Records supplied section start
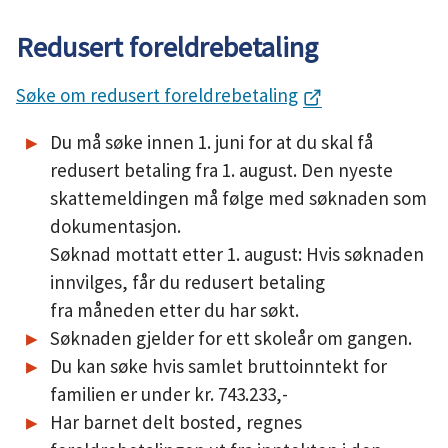
Redusert foreldrebetaling
Søke om redusert foreldrebetaling
Du må søke innen 1. juni for at du skal få
redusert betaling fra 1. august. Den nyeste
skattemeldingen må følge med søknaden som
dokumentasjon.
Søknad mottatt etter 1. august: Hvis søknaden
innvilges, får du redusert betaling
fra måneden etter du har søkt.
Søknaden gjelder for ett skoleår om gangen.
Du kan søke hvis samlet bruttoinntekt for
familien er under kr. 743.233,-
Har barnet delt bosted, regnes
Records supplied section end
- [Work instructions]: When a line of the data holds the string "foreldrebetaling", pick it out and copy it.

- [Result of the exercise]:
Redusert foreldrebetaling
Søke om redusert foreldrebetaling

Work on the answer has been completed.